(THE DATA)
- - -
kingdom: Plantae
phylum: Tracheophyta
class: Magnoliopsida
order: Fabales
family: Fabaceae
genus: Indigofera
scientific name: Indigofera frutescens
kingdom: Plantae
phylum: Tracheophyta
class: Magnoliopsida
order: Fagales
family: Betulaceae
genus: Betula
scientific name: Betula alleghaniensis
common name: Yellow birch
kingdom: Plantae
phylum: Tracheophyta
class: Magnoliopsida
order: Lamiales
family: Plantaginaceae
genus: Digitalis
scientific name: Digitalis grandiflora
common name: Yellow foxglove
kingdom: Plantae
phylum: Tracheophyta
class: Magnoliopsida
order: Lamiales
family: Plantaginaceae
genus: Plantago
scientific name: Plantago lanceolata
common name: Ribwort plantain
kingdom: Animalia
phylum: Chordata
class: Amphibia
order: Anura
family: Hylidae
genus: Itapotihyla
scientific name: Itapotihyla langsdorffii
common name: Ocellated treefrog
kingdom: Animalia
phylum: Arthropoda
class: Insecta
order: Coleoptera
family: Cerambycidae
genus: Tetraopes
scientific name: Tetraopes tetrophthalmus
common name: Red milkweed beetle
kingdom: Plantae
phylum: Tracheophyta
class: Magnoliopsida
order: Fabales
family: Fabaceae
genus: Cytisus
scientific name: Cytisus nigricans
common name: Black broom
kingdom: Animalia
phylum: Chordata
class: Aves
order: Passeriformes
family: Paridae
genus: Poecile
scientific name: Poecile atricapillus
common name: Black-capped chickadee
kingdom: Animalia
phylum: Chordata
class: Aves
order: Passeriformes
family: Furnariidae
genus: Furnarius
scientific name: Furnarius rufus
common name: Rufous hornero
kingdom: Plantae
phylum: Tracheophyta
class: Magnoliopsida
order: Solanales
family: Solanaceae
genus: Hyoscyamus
- - -
(EXERCISE GOAL)
Transcribe every taxonomy line from all the items above verbatim, in their original order, from the first "kingdom" line through the final "genus" line.

(THE ANSWER)
kingdom: Plantae
phylum: Tracheophyta
class: Magnoliopsida
order: Fabales
family: Fabaceae
genus: Indigofera
scientific name: Indigofera frutescens
kingdom: Plantae
phylum: Tracheophyta
class: Magnoliopsida
order: Fagales
family: Betulaceae
genus: Betula
scientific name: Betula alleghaniensis
common name: Yellow birch
kingdom: Plantae
phylum: Tracheophyta
class: Magnoliopsida
order: Lamiales
family: Plantaginaceae
genus: Digitalis
scientific name: Digitalis grandiflora
common name: Yellow foxglove
kingdom: Plantae
phylum: Tracheophyta
class: Magnoliopsida
order: Lamiales
family: Plantaginaceae
genus: Plantago
scientific name: Plantago lanceolata
common name: Ribwort plantain
kingdom: Animalia
phylum: Chordata
class: Amphibia
order: Anura
family: Hylidae
genus: Itapotihyla
scientific name: Itapotihyla langsdorffii
common name: Ocellated treefrog
kingdom: Animalia
phylum: Arthropoda
class: Insecta
order: Coleoptera
family: Cerambycidae
genus: Tetraopes
scientific name: Tetraopes tetrophthalmus
common name: Red milkweed beetle
kingdom: Plantae
phylum: Tracheophyta
class: Magnoliopsida
order: Fabales
family: Fabaceae
genus: Cytisus
scientific name: Cytisus nigricans
common name: Black broom
kingdom: Animalia
phylum: Chordata
class: Aves
order: Passeriformes
family: Paridae
genus: Poecile
scientific name: Poecile atricapillus
common name: Black-capped chickadee
kingdom: Animalia
phylum: Chordata
class: Aves
order: Passeriformes
family: Furnariidae
genus: Furnarius
scientific name: Furnarius rufus
common name: Rufous hornero
kingdom: Plantae
phylum: Tracheophyta
class: Magnoliopsida
order: Solanales
family: Solanaceae
genus: Hyoscyamus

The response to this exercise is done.